5. Zinsen: gem. § 5 (3) und (4) der allgemeinen Einkaufsbedingungen, die unstreitig Vertragsbestandteil geworden sind, ist der Kaufpreis innerhalb von 30 Tagen nach Lieferung und Leistung sowie Zugang einer ordnungsgemäßen Rechnung zur Zahlung fällig. Die Lieferung ist vollständig mit der Übernahme des Kolli 505 am. 19.3.2014 erfolgt. Die Rechnung ist unstreitig am 28.2.14 gestellt worden. Für den Eintritt des Verzuges ist eine schriftliche Mahnung des Verkäufers erforderlich. Diese hat gem. § 286 I BGB nach dem Eintritt der Fälligkeit zu erfolgen, also nach dem 19.4.2014. Der im Klageschriftsatz erwähnte „anwaltliche Druck“, aufgrund dessen am 10.4.2014 eine Zahlung ihv 278.440 € erfolgte, kann daher nur vor Eintritt der Fälligkeit stattgefunden haben, auf die Frage, ob darin die erforderliche schriftliche Mahnung zu sehen ist, kommt es also nicht an. Eine ernsthafte und endgültige Leistungsverweigerung ergibt sich hieraus jedenfalls nicht.

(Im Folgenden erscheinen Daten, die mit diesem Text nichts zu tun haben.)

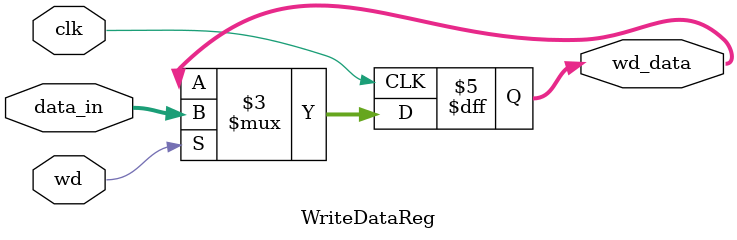
<source format=v>
module WriteDataReg(data_in, clk,wd, wd_data);  //WRITE DATA REGISTER
input [7:0] data_in; // Data from RAM
input clk,wd;
output reg [7:0]  wd_data; // Output of the read data register

   
always @ (posedge clk) 
	begin
      if (wd)
         wd_data=data_in;
      else
         wd_data=wd_data;
   end

endmodule
</source>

Die daher erforderliche gesonderte schriftliche Mahnung ist nicht vorgetragen, und ergibt sich auch nicht aus den vorgelegten Anlagen (insbesondere nicht aus den Anlagen K 20 und K 29). Damit lag gem. § 286 I S.2. BGB hier Verzug ab Rechtshängigkeit der Klage vor (2.5.14). Die Zinshöhe von 5% über dem Basiszinssatz ergibt sich aus § 5 (4) der AEB, mit dem § 288 II BGB wirksam abbedungen worden ist.
6. Die Kostenentscheidung beruht auf § 91 ZPO, der Ausspruch zur vorläufigen Vollstreckbarkeit auf § 709 S.1. und S. 2 ZPO.